« Allô ! » A peine prononcée, cette formule magique dessine un visage. « C’est moi… » « Allô ! » Ce seul mot, prononcé par le philosophe Emmanuel Levinas (1905-1995), servait de signature. Dans sa manière de le prononcer, de l’expulser avec une panique de noyé, il signifiait toute sa vie, ou le pan caché d’une autre vie, comme le raconte son biographe Salomon Malka ( Levinas, la vie et la trace, Lattès, 2002). Et, quand Piaf s’étonne devant un homme qu’elle croise – « Mais vous pleurez, Milord ! » -, elle témoigne avec les mots d’un autre mais avec sa voix rauque de sa compassion et de son vrai visage.
La voix nue possède aussi le don unique de charrier avec elle le vent de l’Histoire. Une voix puissante peut faire se lever un peuple (celle du général de Gaulle) ; une voix peut aussi le fasciner et le dompter (celle d’Hitler). La voix est un charme dont il ne faudrait pas laisser l’étude aux seuls spécialistes. Quand surgit du parvis du Panthéon, en 1964, la voix vrillée d’André Malraux évoquant la Résistance et le combat de Jean Moulin (1899-1943), c’est toute une génération qui reste marquée, comme frappée d’un sceau, par un timbre particulier, une emphase sidérante, le sortilège d’un discours porté par un grain de voix exceptionnel.
Et chaque voix a son grain. Ce grain qui accroche, retient, irrite… Ce grain qui attrape. « Le grain, c’est le corps dans la voix qui chante, dans la main qui écrit, dans le membre qui exécute », a relevé Roland Barthes. Le grain est une chair, il donne à la voix son épaisseur, sa compacité, sa sensualité. C’est lui qui habite la voix, qui la fait chanter, murmurer, vibrer, éclater. C’est lui qui permet de contester l’assertion de Buffon, le grand Buffon (1707-1788), qui disait dans une formule lapidaire : « Le style, c’est l’homme. »
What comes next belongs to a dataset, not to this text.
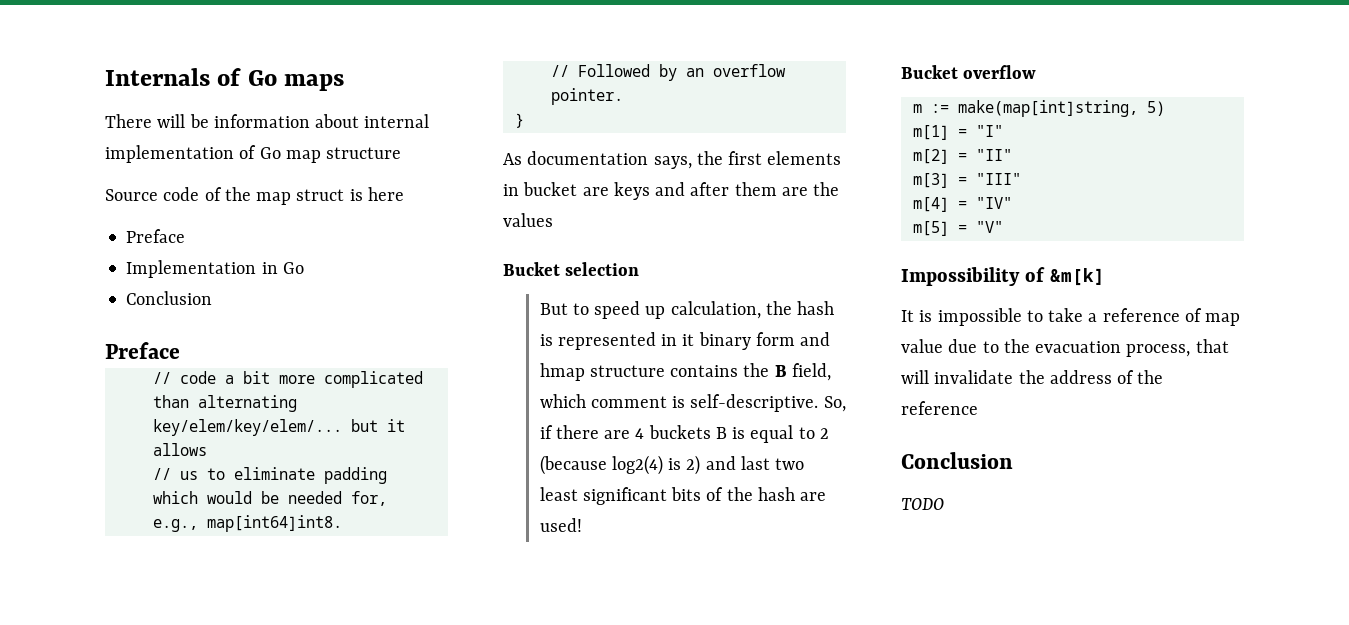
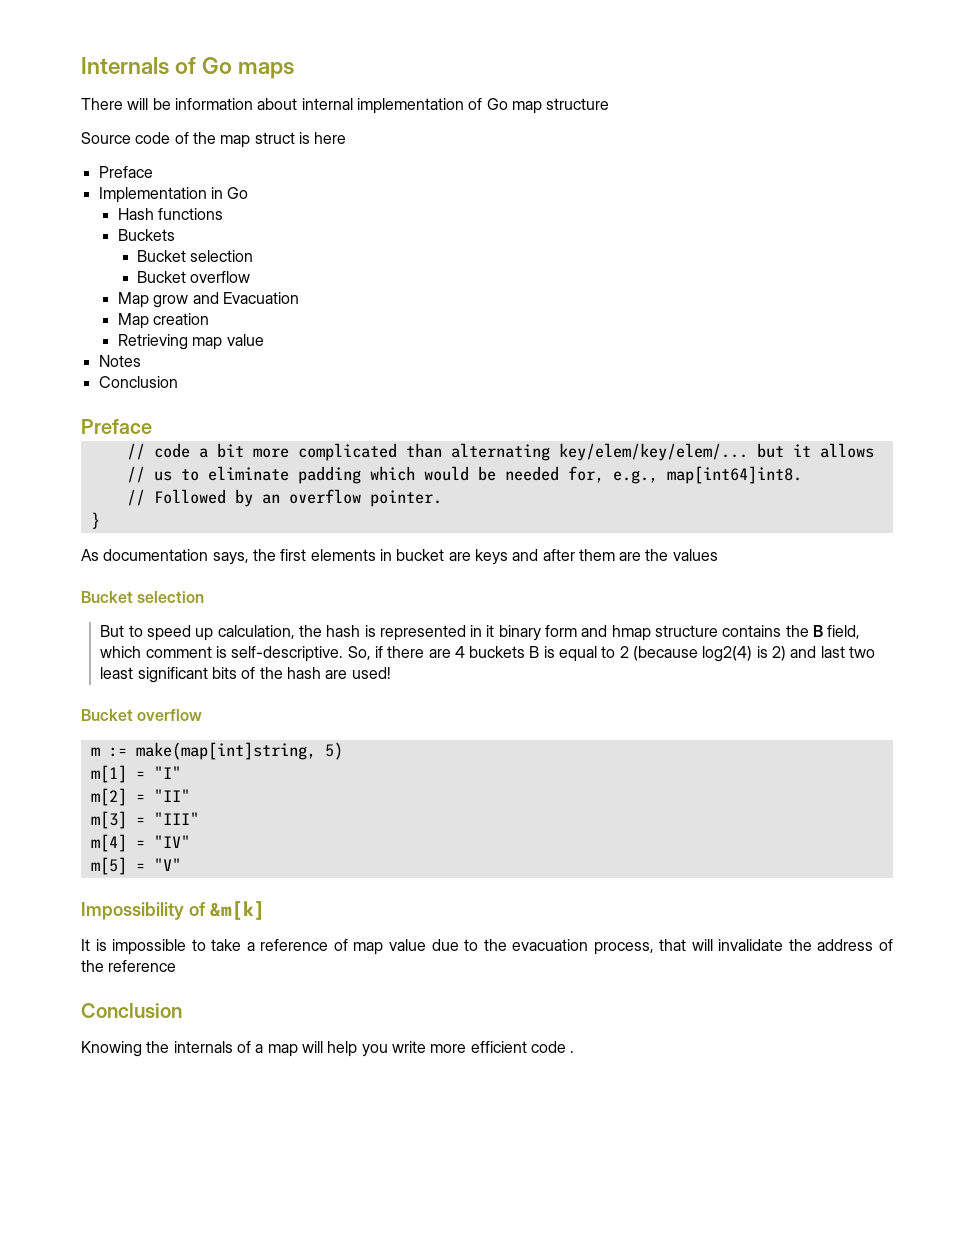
(304, 268) none -> [117,208,224,220] [117,229,175,241] [137,250,254,262] [137,271,251,283] [117,292,299,308] [117,313,210,329] [117,334,264,350] [98,355,141,367] // Hash functions // Buckets // Bucket selection // Bucket overflow // Map grow and Evacuation // Map creation // Retrieving map value // Notes
[901,498,944,510] TODO -> [81,1041,575,1057] Knowing the internals of a map will help you write more efficient code .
Deux siècles plus tard, osons l’affirmer : « La voix c’est la fe mme », alors que celle d’Edith Piaf résonne de plus belle. La voix de Piaf porte la griffe des secrets de son enfance. C’est une voix de gueule et de gouaille. Indémodable pour l’instant. Donc véritablement exceptionnelle, car les voix se démodent presque aussi vite que les vêtements. C’est l’un des nombreux mystères des voix. Elles nous résument et nous condamnent à notre temps. Comment parlait César ? Sur quel ton ? Quel était son timbre, son rythme, ses inflexions de voix ? Nous ne le saurons jamais. Et nous serions de toute manière désagréablement surpris. Comment Robespierre plaçait-il sa voix ? Et Danton ? Et Saint-Just ? Leurs voix étaient-elles chaudes ou métalliques ?
Jusqu’à présent, nulle voix n’est jamais parvenue à se bonifier depuis que la technique permet de les graver. Pour elles, le demi-siècle semble une éternité. Au-delà, elles semblent désuètes. Littéralement, elles nous éloignent et nous mettent mal à l’aise. Trop déconcertantes. Le cinéma parlant en donne la mesure. Avez-vous en mémoire la voix de Gérard Philipe ? Non ? Conservez plutôt le souvenir de son allure et de son regard !
Il y a encore peu, les voix étaient plus légères et sautillantes, presque suraiguës pour une oreille d’aujourd’hui. Les voix d’hommes s’envolaient, les voix de femmes crissaient. Jean Gabin était à part. Il a inauguré une époque, celle des voix bourrues et lourdes, chargées de glaise, au moment précis où les hommes désertaient la campagne. Comme de Gaulle, dont les basses ont fait vibrer les Français avant de les lasser. Mais c’est une autre histoire.